The website is available here:

http://antipodes.plui.es

And its source code is on GitHub.

So?

Writing this website taught me quite a lot about Rails in general, from its innards to automated deployment. I still have a lot to learn, and more importantly a lot of practice to do before I can say I'm competent with Rails, but that was a great start. self-pat on the back

The more important thing to me is that even though I didn't have the time to learn each of the aspects of the Rails ecosystem inside and out, I have a better overview of “what does what” in Rails, and a lot of good pointers to learn more when needed.

Buzzword bingo!

All in all, I learned (“began learning” would be more appropriate):

  * Vagrant, and a tiny bit of Chef
  * Rails (eh!): MVC, migrations, the global directory structure, views/partials, the asset pipeline, etc.
  * RVM
  * Bundler
  * Rake
  * Spork
  * Autotest
  * RSpec
  * Capistrano

Loose ends

Well, although I think I understood a fair amount of what I set out to learn, I still don't grasp Chef at all, and didn't really adhere to the philosophy of TDD through the week.
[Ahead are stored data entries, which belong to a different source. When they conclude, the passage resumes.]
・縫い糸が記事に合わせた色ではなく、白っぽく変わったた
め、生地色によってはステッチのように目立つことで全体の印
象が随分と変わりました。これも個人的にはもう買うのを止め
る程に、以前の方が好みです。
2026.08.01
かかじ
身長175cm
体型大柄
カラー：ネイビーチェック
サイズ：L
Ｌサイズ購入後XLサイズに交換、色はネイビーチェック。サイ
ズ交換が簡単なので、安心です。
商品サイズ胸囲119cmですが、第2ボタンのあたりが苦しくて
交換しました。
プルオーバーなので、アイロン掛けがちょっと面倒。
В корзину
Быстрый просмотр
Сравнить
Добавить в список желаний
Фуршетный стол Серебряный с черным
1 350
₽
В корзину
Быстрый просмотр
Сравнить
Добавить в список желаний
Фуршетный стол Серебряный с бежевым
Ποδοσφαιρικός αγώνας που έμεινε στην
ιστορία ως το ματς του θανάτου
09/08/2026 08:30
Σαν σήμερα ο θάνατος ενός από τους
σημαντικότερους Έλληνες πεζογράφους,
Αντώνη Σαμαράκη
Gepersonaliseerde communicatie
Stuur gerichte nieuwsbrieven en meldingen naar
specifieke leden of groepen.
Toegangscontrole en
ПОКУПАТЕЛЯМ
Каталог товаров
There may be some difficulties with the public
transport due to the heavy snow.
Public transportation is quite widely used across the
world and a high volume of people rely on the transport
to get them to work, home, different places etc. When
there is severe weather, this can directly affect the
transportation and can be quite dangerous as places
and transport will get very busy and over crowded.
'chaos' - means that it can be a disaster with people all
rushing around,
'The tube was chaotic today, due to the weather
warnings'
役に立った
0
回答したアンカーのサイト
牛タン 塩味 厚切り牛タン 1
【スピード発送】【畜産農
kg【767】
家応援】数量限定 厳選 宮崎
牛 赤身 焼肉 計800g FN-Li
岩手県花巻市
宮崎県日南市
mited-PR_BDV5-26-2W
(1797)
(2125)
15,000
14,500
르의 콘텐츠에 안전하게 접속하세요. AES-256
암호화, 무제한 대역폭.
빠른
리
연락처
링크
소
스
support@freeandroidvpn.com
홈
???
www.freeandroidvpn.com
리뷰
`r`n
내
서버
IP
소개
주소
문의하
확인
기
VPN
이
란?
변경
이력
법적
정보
My tests are really basic and not very satisfying; writing meaningful tests seems like quite an difficult art that I'll have to learn more about.

Another thing that bugs me a bit is that it took more time than I originally thought to do a lot of the things I set out to do. This is probably due to inexperience, so in a way I'm curing it? I guess? I probably could have gained some time by asking a few questions on things like IRC, but it felt a bit stupid when there's such a trove of information about Rails online. Indeed, googling and reading guides or StackOverflow threads / mail threads always ended up giving the answer; but maybe not as fast as IRC would've been.

Oh, and the design of the website is pretty terrible, but that wasn't really the goal (and CSS has never been my forte).

What now?

Well, as far as Rails go, I'm ready to tackle bigger things. I hope to find a Rails job in Wellington (wink wink nudge nudge if you're reading this from New Zealand ;) ) and put this freshly-acquired knowledge to good use!

I also hope these blog posts might help a newcomer to Rails, but they ended up being half ranting and half specific bug-finding, so I'm not sure of their value as a learning tool. Or as a read to anyone else than me actually. I'll just post this on HN and let the crowd decide.